----- Data under study

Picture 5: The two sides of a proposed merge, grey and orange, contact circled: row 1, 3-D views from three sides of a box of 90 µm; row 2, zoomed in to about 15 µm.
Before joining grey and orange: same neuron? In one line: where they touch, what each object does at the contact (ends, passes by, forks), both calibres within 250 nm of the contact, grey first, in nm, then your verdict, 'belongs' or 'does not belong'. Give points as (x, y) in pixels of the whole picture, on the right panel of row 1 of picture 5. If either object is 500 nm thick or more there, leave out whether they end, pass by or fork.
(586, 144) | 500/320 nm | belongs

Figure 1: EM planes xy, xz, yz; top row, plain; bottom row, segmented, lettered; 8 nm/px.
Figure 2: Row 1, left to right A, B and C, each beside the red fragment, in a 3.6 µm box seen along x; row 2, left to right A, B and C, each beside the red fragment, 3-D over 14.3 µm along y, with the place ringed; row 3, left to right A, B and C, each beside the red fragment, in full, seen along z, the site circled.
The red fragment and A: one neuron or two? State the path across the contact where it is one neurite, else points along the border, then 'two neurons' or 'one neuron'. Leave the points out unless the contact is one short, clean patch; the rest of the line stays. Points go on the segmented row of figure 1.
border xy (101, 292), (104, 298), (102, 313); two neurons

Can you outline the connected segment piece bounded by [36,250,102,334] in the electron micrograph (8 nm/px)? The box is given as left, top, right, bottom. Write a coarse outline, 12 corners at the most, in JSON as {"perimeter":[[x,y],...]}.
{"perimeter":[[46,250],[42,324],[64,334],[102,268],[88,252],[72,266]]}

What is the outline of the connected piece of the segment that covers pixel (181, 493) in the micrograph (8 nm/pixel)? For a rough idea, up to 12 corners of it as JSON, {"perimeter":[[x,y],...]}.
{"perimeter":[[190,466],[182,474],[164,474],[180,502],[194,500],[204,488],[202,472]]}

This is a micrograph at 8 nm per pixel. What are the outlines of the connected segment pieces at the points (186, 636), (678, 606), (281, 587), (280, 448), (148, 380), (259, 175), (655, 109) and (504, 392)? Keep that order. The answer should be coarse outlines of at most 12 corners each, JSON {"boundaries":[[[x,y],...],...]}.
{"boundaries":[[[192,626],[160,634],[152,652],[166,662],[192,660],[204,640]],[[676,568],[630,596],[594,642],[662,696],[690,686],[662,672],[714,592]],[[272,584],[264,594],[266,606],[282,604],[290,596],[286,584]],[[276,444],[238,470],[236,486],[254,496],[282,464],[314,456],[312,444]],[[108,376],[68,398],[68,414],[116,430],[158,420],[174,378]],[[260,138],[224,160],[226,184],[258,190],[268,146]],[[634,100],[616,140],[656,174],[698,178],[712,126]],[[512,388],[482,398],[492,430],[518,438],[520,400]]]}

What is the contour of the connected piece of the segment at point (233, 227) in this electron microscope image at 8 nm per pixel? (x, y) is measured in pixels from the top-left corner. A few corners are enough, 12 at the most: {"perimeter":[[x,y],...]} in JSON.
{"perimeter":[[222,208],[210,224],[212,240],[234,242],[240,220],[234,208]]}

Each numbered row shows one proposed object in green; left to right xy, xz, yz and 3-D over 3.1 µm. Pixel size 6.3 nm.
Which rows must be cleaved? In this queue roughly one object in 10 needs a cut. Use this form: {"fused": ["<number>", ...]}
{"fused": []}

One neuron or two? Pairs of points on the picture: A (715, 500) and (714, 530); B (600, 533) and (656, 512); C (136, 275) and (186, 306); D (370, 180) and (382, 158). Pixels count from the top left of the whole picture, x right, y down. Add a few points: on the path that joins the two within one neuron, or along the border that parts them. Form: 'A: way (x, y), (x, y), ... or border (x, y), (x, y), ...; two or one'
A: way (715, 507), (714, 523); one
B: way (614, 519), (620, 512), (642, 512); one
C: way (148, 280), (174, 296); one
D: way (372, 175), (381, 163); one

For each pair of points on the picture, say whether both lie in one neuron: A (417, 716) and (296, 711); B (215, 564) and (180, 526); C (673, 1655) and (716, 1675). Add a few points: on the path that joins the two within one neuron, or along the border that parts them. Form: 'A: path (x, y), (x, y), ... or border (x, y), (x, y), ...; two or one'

----------

For every line of the data above that contains "proposed", copy that line.

Picture 5: The two sides of a proposed merge, grey and orange, contact circled: row 1, 3-D views from three sides of a box of 90 µm; row 2, zoomed in to about 15 µm.
Each numbered row shows one proposed object in green; left to right xy, xz, yz and 3-D over 3.1 µm. Pixel size 6.3 nm.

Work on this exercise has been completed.